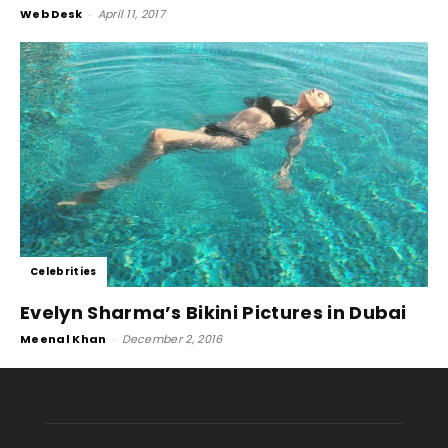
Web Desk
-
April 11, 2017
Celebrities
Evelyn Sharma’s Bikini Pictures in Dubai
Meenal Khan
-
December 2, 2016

----

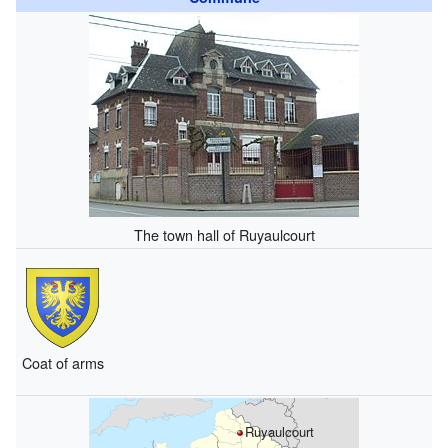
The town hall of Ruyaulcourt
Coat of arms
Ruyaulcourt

----

WHAT TO PRODUCE >>
Pull out every line in the records above that contains the word "Ruyaulcourt", counting only matches with the same uppercase and lowercase letters.

EXERCISE RESPONSE >>
The town hall of Ruyaulcourt
Ruyaulcourt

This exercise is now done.